TEXT EXCERPT
For information purposes only, Brandon: If his card truly was denied, then I would suggest sending the declination slip to the customer via mail. That way, there is no question who's fault it is...it is either the customer's or the customer's CC holding company. This could also help the customer resolve any issues with their CC company.

Just my thoughts...


----------



## John Malin

Not for nothing but sometimes a card can be denied because the billing address and the shipping address dont match or the name on the ship to is different than the name on the card. can be as simple as not using ones formal name which is on the card etc.....


----------



## UMS

Sorry, I don´t care who believes me or not. 
But I know very well what happened. And I know how many credit cards I have... It´s just important for me that I get my stuff or my money back.

But now I will see what Brandon will do. I sent him a scrennshot from me paypal account and asked paypal if they can send him something to prove that I paid.

SOURCE INFORMATION
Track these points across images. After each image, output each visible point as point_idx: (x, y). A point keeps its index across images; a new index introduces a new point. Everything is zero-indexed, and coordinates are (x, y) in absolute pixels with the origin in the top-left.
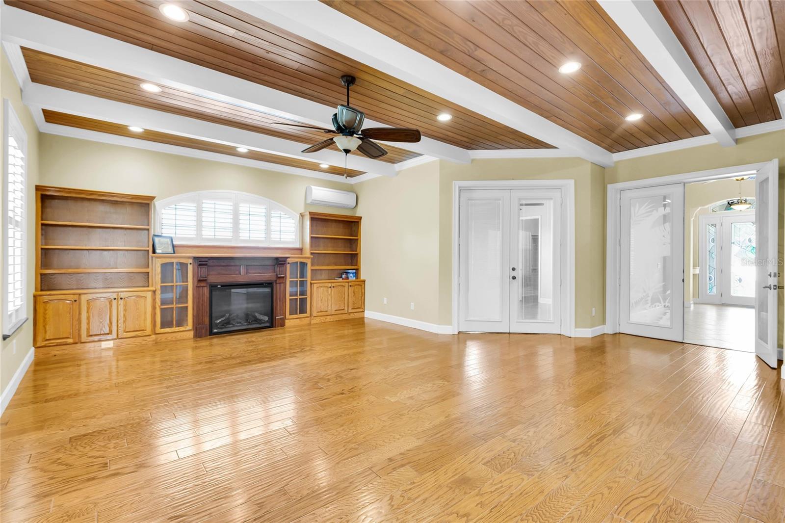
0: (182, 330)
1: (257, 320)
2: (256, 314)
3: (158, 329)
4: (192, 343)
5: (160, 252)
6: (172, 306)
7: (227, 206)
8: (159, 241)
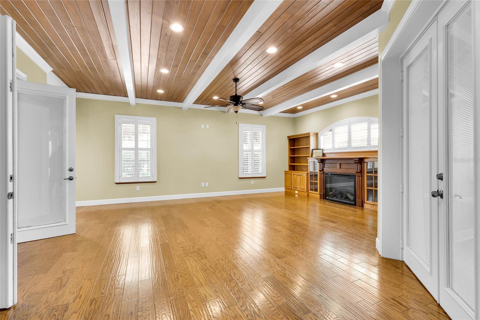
0: (316, 193)
1: (347, 198)
2: (348, 194)
3: (310, 191)
4: (319, 200)
5: (315, 156)
6: (312, 181)
7: (345, 128)
8: (316, 151)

TASKS AND EXERCISES
a) Do these statements agree with the forum thread about the denied card? (i) The first post suggests mailing the declination slip to the customer. (ii) John Malin says a card can be denied when the billing address and the shipping address don't match. (iii) UMS says it matters whether others believe them. For each, answer yes or no and quote the deciding words.
b) Which names of people or posters appear in the forum thread about the denied card? List every one.

TASK SOLUTIONS
a)
(i) Yes: "I would suggest sending the declination slip to the customer via mail."
(ii) Yes: "sometimes a card can be denied because the billing address and the shipping address dont match"
(iii) No: "Sorry, I don´t care who believes me or not."

b) Brandon, John Malin, UMS